Em Guantánamo, território pertencente aos Estados Unidos em uma baía na ilha de Cuba, o governo do então presidente americano George W. Bush criou em 2002 um centro de detenção que contou, em um primeiro momento, com 598 membros do Talibã e da rede Al-Qaeda suspeitos de terrorismo capturados no Afeganistão.
Aí começaram os problemas. Como a Guerra ao Terror era algo abstrato, qualquer pessoa poderia ser presa em qualquer lugar do mundo e levada para Guantánamo sob acusação de terrorismo.
A questão é que, sob o marco do direito internacional e de qualquer democracia, um suspeito detido deve ser apresentado a uma autoridade judicial, ter direito à ampla defesa e ser apresentado perante um juiz. Isso não ocorria (e segue não ocorrendo) com quem estava (está) preso em Guantánamo, área que os EUA consideravam (consideram) à margem de seu sistema jurídico.
Mas ok, como se tratava de uma Guerra ao Terror, pode se imaginar que, como em qualquer conflito armado, os cativos são prisioneiros de guerra. Sendo assim, poderia se imaginar que os presos de Guantánamo estariam protegidos pelas Convenções de Genebra. Uma vez que o governo americano considera que o conflito no Afeganistão terminou, afinal, as tropas voltaram para casa, o período de privação de liberdade desses suspeitos também teria acabado. Afinal, as leis internacionais garantem que os prisioneiros em um conflito armado só serão mantidos detidos durante o tempo que durar a guerra. Também não ocorreu com os 39 internos que ainda estão lá.

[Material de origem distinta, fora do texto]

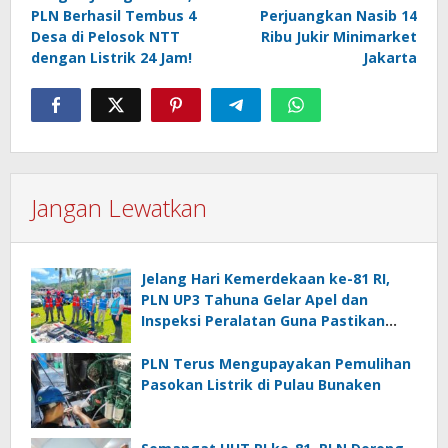
pos
PLN Berhasil Tembus 4
Perjuangkan Nasib 14
Desa di Pelosok NTT
Ribu Jukir Minimarket
dengan Listrik 24 Jam!
Jakarta
Jangan Lewatkan
Jelang Hari Kemerdekaan ke-81 RI,
PLN UP3 Tahuna Gelar Apel dan
Inspeksi Peralatan Guna Pastikan
Keandalan Listrik Kepulauan Nusa
Utara
PLN Terus Mengupayakan Pemulihan
Pasokan Listrik di Pulau Bunaken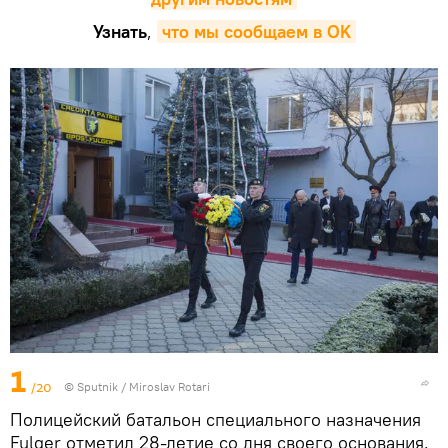
Узнать
,
что мы сообщаем в OK
1
/20
© Sputnik / Miroslav Rotari
Полицейский батальон специального назначения
Fulger отметил 28-летие со дня своего основания.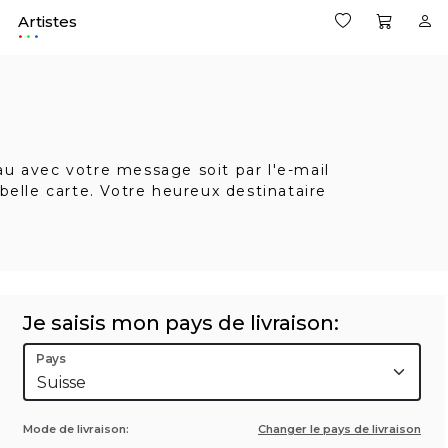
Artistes
.
eau avec votre message soit par l'e-mail
belle carte. Votre heureux destinataire
Je saisis mon pays de livraison:
Pays
Mode de livraison:
Changer le pays de livraison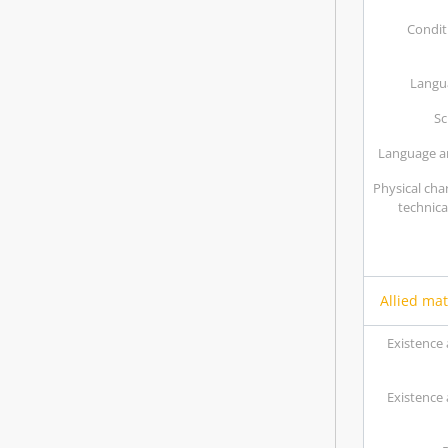
Condit
Langua
Sc
Language an
Physical char
technica
Allied mat
Existence 
Existence 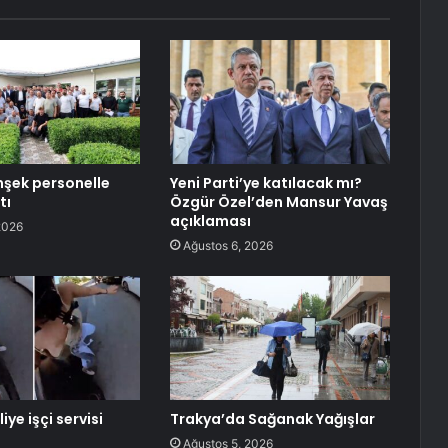
şek personelle
Yeni Parti’ye katılacak mı?
tı
Özgür Özel’den Mansur Yavaş
açıklaması
2026
Ağustos 6, 2026
iye işçi servisi
Trakya’da Sağanak Yağışlar
Ağustos 5, 2026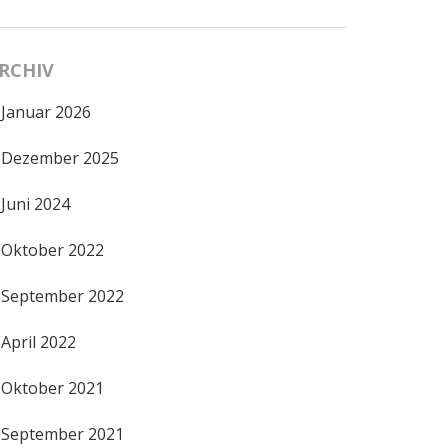
RCHIV
Januar 2026
Dezember 2025
Juni 2024
Oktober 2022
September 2022
April 2022
Oktober 2021
September 2021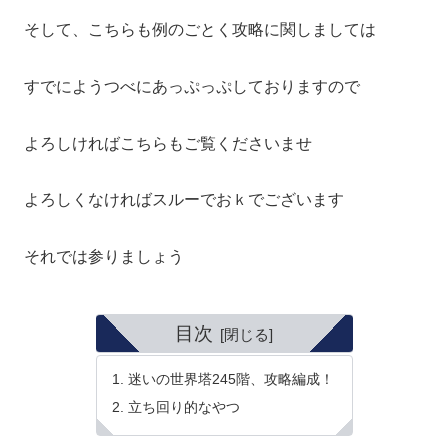
そして、こちらも例のごとく攻略に関しましては
すでにようつべにあっぷっぷしておりますので
よろしければこちらもご覧くださいませ
よろしくなければスルーでおｋでございます
それでは参りましょう
目次
迷いの世界塔245階、攻略編成！
立ち回り的なやつ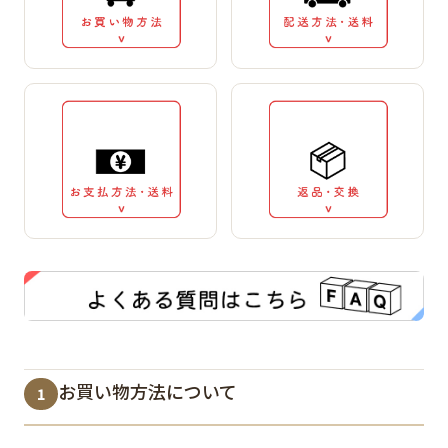
お買い物方法について
1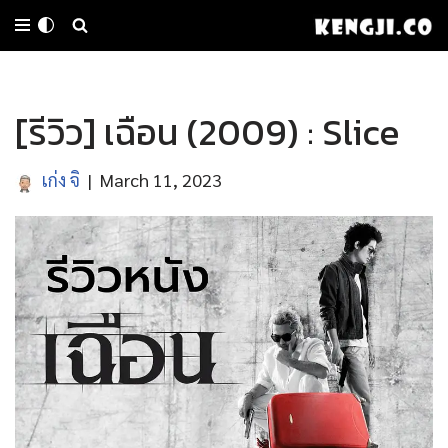
Skip
to
[รีวิว] เฉือน (2009) : Slice
content
เก่ง จิ
March 11, 2023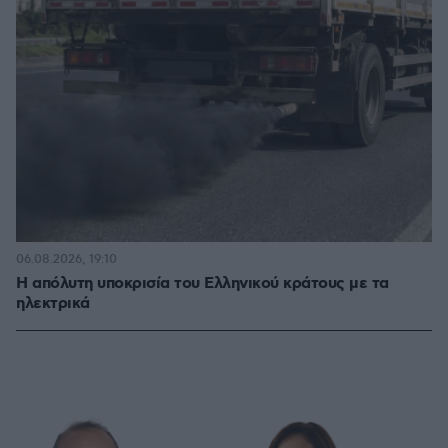
06.08.2026, 19:10
Η απόλυτη υποκρισία του Ελληνικού κράτους με τα
ηλεκτρικά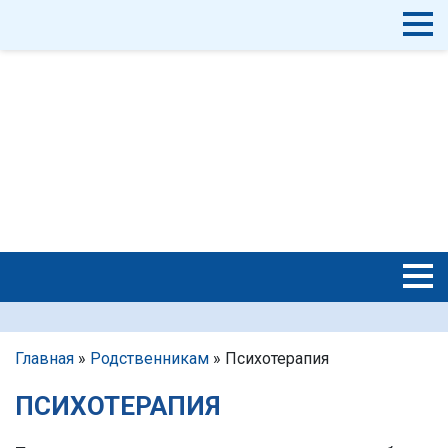
Главная
»
Родственникам
»
Психотерапия
ПСИХОТЕРАПИЯ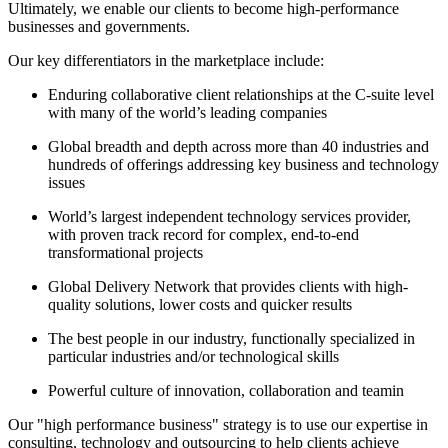
Ultimately, we enable our clients to become high-performance
businesses and governments.
Our key differentiators in the marketplace include:
Enduring collaborative client relationships at the C-suite level
with many of the world’s leading companies
Global breadth and depth across more than 40 industries and
hundreds of offerings addressing key business and technology
issues
World’s largest independent technology services provider,
with proven track record for complex, end-to-end
transformational projects
Global Delivery Network that provides clients with high-
quality solutions, lower costs and quicker results
The best people in our industry, functionally specialized in
particular industries and/or technological skills
Powerful culture of innovation, collaboration and teamin
Our "high performance business" strategy is to use our expertise in
consulting, technology and outsourcing to help clients achieve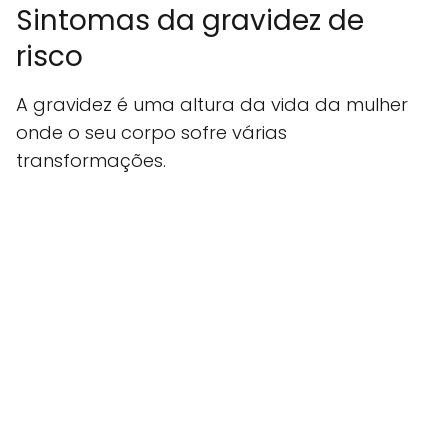
Sintomas da gravidez de
risco
A gravidez é uma altura da vida da mulher
onde o seu corpo sofre várias
transformações.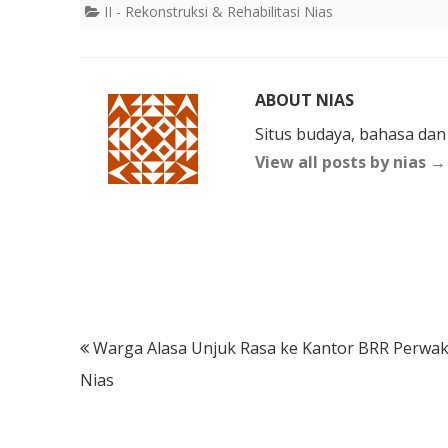
II - Rekonstruksi & Rehabilitasi Nias
ABOUT NIAS
Situs budaya, bahasa dan
View all posts by nias
→
Post
Warga Alasa Unjuk Rasa ke Kantor BRR Perwak
navigation
Nias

Os mais de 780 prisioneiros que passaram por Guantánamo desde 2002 estiveram (estão) em um limbo jurídico - sem acusação formal, sem direito a um advogado e vulneráveis à "técnicas de interrogatórios não convencionais", leia-se tortura. Não à toa, a Anistia Internacional considerou o centro de detenção "um gulag dos novos tempos".
O macacão laranja que vestem os detentos serve de propaganda para extremistas, e foi aproveitado como símbolo pelo grupo terrorista Estado Islâmico para executar seus reféns.
Quatro presidentes passaram pela Casa Branca, mas nenhum até agora conseguiu fechar o centro de detenção. Nem Barack Obama, para o qual essa era uma promessa de campanha.
Agora, não apenas o local não foi fechado, como uma nova unidade pode ser aberta. Em meio ao agravamento da crise de imigração na fronteira com o México, o governo de Joe Biden anunciou a abertura de licitação para reativar um centro de detenção de migrantes em Guantánamo. O edital afirma que o centro terá população diária estimada em 20 pessoas, mas o prestador de serviços deverá ter condições de erguer instalações temporárias para abrigar até 400 migrantes em um "evento de pico".
O Departamento de Segurança Interna afirma que não enviará a Guantánamo migrantes que estão entre os milhares acumulados em um acampamento improvisado sob uma ponte no Texas. Mas a simples intenção de reabrir a unidade naquele que ficou inscrito, assim como Abu Ghraib, na história da infâmia americana na Guerra ao Terror do século 21 já acende o alerta.